Although carcasses in the Alaskan study floated for weeks and then disappeared rapidly, carcasses in the Gulf of Mexico began to disappear the day that they were set adrift and continued to do so at a roughly constant rate (i.e., the best models supported a constant daily at-sea survival, S, of 0.829). Thus, in Alaska, little or no at-sea loss would occur if carcasses are beached within about 2 weeks of their death (Helm et al. 2015). In warmer subtropical waters like the Gulf of Mexico, however, at-sea loss appears to be more closely related to the length of time that carcasses floated before beaching. In Alaska, one would expect little or no at-sea loss within the first 5 days of being afloat, but by comparison, in the Gulf of Mexico, (using our estimate of the rate of loss at sea, ω, of 0.1468 per day), a carcass floating for 1 day would have a probability of 0.1468 of being lost at-sea, and would have had a 0.5224 probability of sinking over the course of 5 days (\( {\sum}_{x=1}^5{S}^{x-1}\omega \)).

Differences between the Gulf of Mexico and the Gulf of Alaska regarding patterns of at-sea carcass loss probably reflect very basic differences in the oceanic systems themselves. The warmer waters of the gulf would both facilitate the rapid decomposition of the carcasses and encourage the populations of invertebrate scavengers that feed on them. We hypothesize that the primary cause of carcass loss in the Gulf of Mexico was scavenging, primarily by invertebrates, whereas in the Gulf of Alaska carcass loss resulted primarily from waterlogging. This interpretation is supported by the intact condition of carcasses found by ground crews in Alaska compared with the typically “bones only” or partially scavenged condition of carcasses recovered in the present study. If loss at-sea models based on either data collected in the Gulf of Alaska or in the Gulf of Mexico are to be used for NRDA purposes, care should be taken to select the correct model. In general, a high proportion of carcasses being stripped to the bones would suggest that the best model would be based on data from the Gulf of Mexico.

Conclusions

In summary, our quantitative and qualitative sensitivity analyses suggest little evidence for large biases in our estimate of the daily at-sea loss rate (0.1468) or our estimate of overall beaching probability (0.1414) resulting from violations of our assumptions. The biases that could result if some of our assumptions were violated are likely to be counter balancing or in the direction of overestimation of the beaching probability. We therefore conclude that our primary estimate of 0.1414 for the overall beaching probability is a reasonable and well justified point-estimate, and we suggest that the 0.11 and 0.16 values derived from our exploration of potential model assumption violations provide good bracket estimates for the probability that a seabird killed at sea during the DWH oil spill was beached in an area that was searched and in a state that was findable and identifiable by spill response personnel. These estimates suggest that those carcasses that came ashore during the DWH spill represented only 11–16% of total birds killed by the spill.
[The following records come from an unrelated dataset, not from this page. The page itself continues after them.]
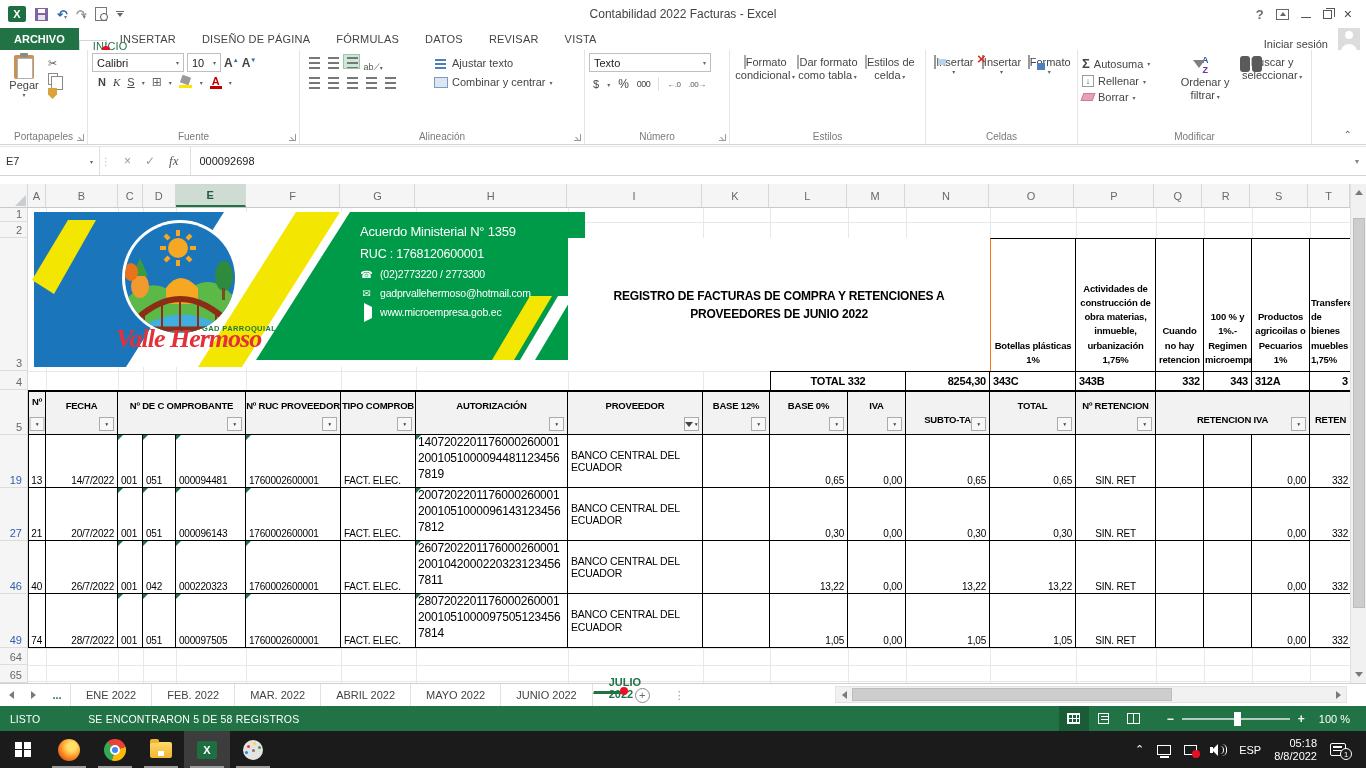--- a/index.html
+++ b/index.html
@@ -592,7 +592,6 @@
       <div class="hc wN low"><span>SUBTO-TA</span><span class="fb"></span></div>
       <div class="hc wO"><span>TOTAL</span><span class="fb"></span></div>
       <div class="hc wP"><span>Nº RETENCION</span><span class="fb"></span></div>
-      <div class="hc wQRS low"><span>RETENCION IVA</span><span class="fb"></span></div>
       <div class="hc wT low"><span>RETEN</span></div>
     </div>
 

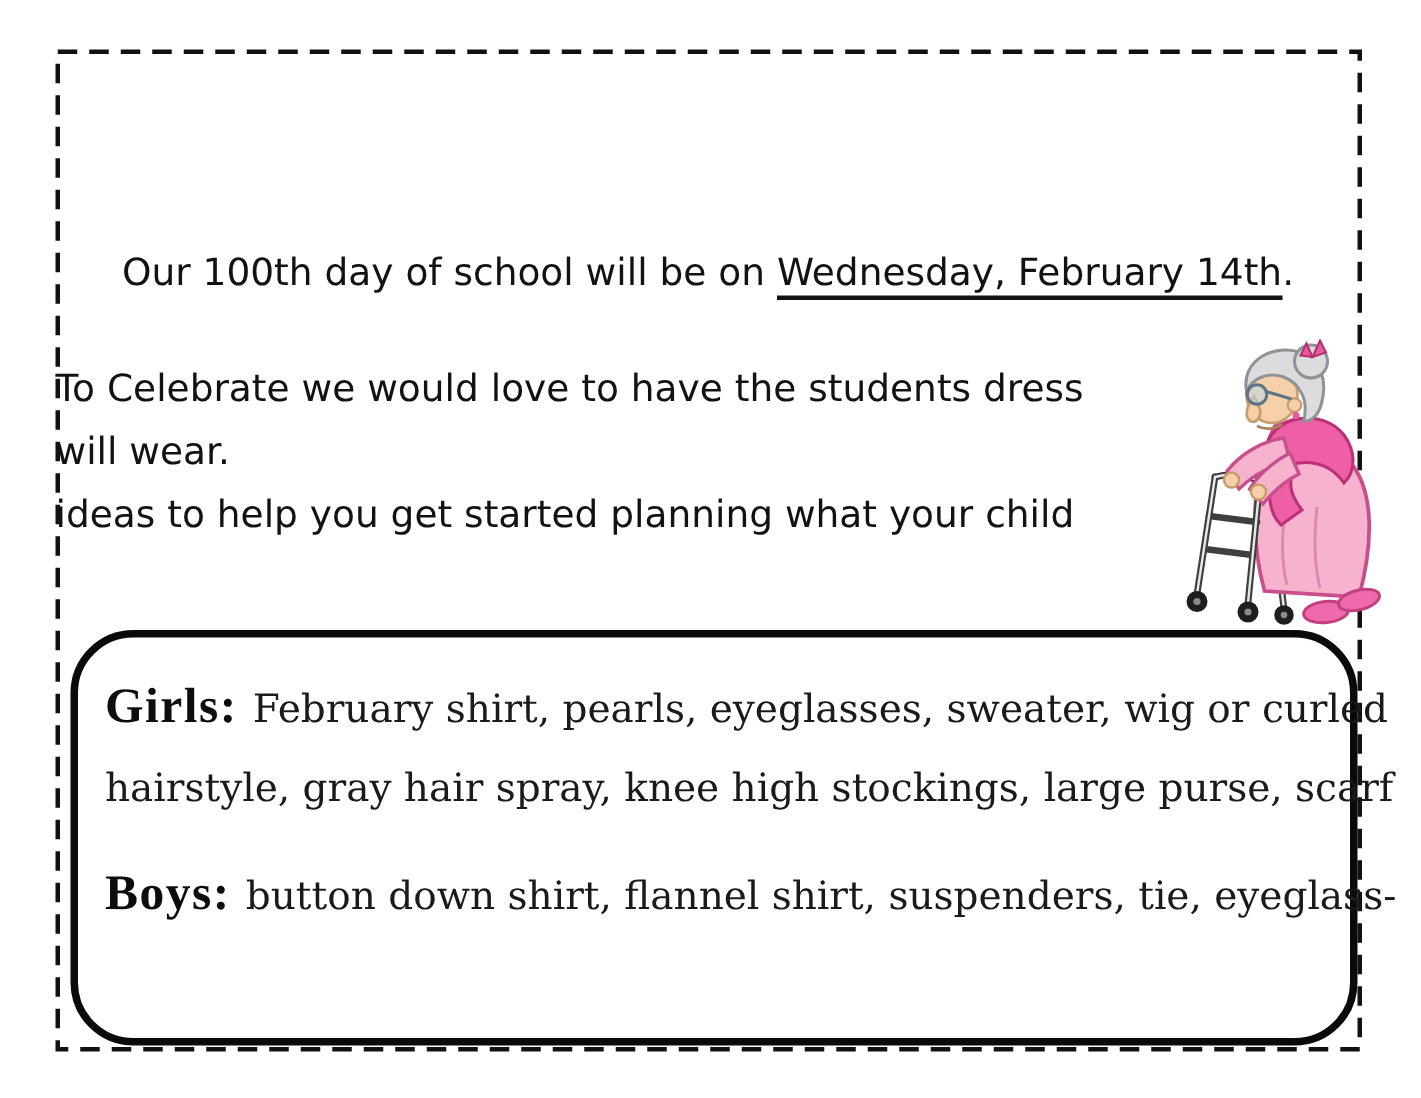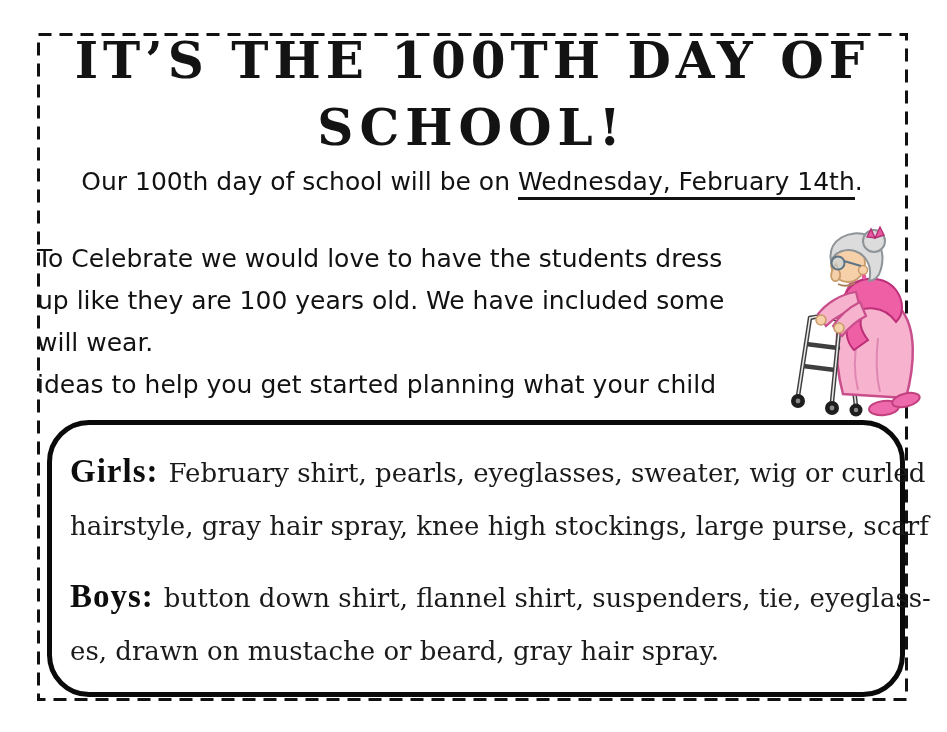--- a/index.html
+++ b/index.html
@@ -52,10 +52,6 @@
     <rect x="38.5" y="34.5" width="868" height="665" fill="none" stroke="#111111" stroke-width="3" stroke-dasharray="13 8"></rect>
   </svg>
 
-  <h1 class="title" style="margin:0;">
-    <span class="title-line1">IT’S THE 100TH DAY OF</span>
-    <span class="title-line2">SCHOOL!</span>
-  </h1>
 
   <div class="date-line"><span>Our 100th day of school will be on </span><span class="date-underline">Wednesday, February 14th</span><span>.</span></div>
 

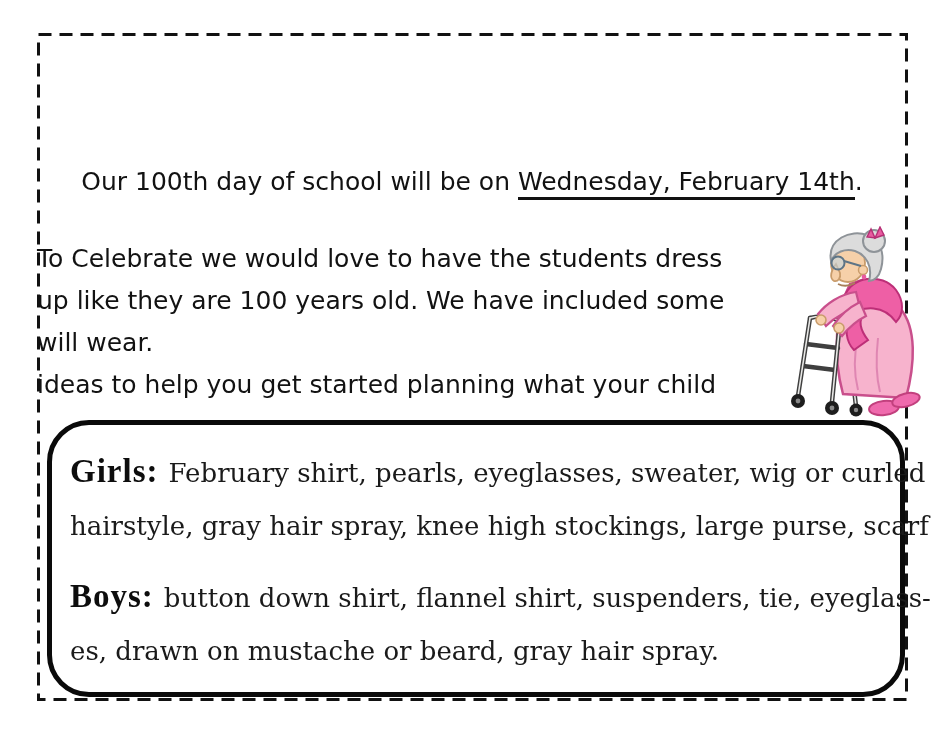--- a/index.html
+++ b/index.html
@@ -57,7 +57,6 @@
 
   <div class="intro">
     <div class="intro-line">To Celebrate we would love to have the students dress</div>
-    <div class="intro-line">up like they are 100 years old. We have included some</div>
     <div class="intro-line">will wear.</div>
     <div class="intro-line">ideas to help you get started planning what your child</div>
   </div>

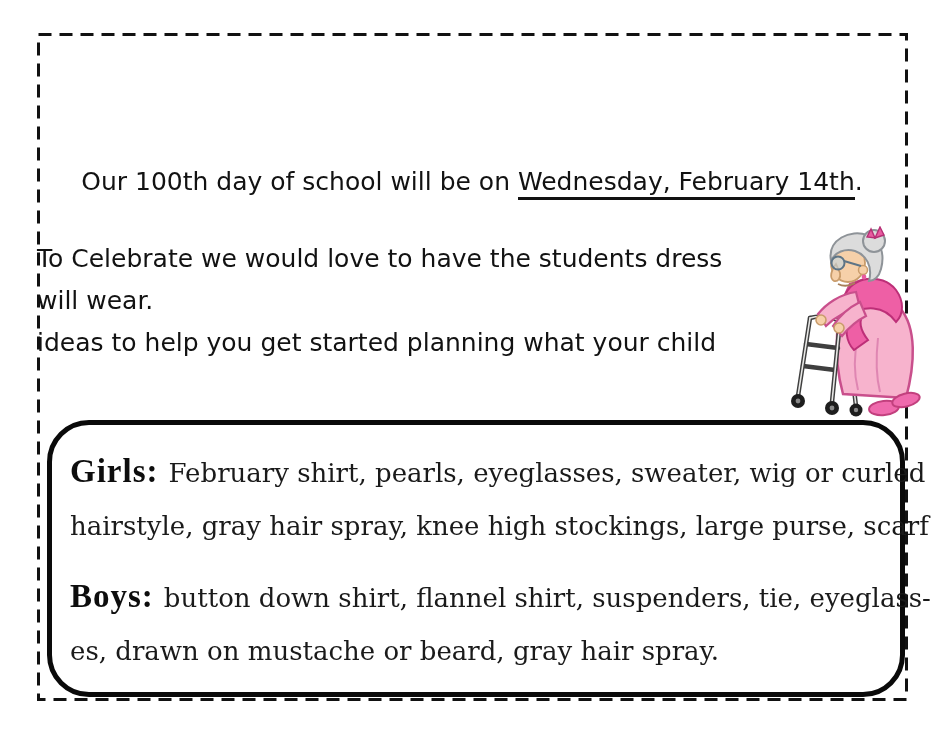--- a/index.html
+++ b/index.html
@@ -138,7 +138,6 @@
       <span class="list-row" style="display:block;">
         <span class="list-label">Boys:</span><span>button down shirt, flannel shirt, suspenders, tie, eyeglass-</span>
       </span>
-      <span class="list-row" style="display:block;">es, drawn on mustache or beard, gray hair spray.</span>
     </p>
   </div>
The differences in the fate of avian carcasses in the Gulf of Alaska compared with the Gulf of Mexico are striking. Carcasses floating in the Gulf of Alaska—or likely other relatively cold waters—appear to become water-logged and sink, a process requiring about one to 3 weeks. The rate of carcass loss starts at zero during the first few days at sea and only slowly increases with time. In these circumstances, correction for loss at-sea due to sinking or scavenging may not be necessary if carcasses reach shore within a week or less. However, regardless of carcasses’ propensity to remain afloat, the pattern of ocean currents in the area of a spill may greatly increase at-sea loss if wind or currents tend to push carcasses offshore rather than toward shore. Based on our analysis, carcasses in the Gulf of Mexico—or likely other relatively warm waters—begin to disappear immediately and continue to disappear with a roughly constant probability of 0.1468 per day. Thus, in warm waters, there would be only a probability of 0.269 that a carcass would remain floating for a week (i.e., surviving at sea for 7 days, S⁷ = 0.829⁷). Corrections for at-sea loss due to sinking and scavenging therefore may be of great importance in relatively warmer waters.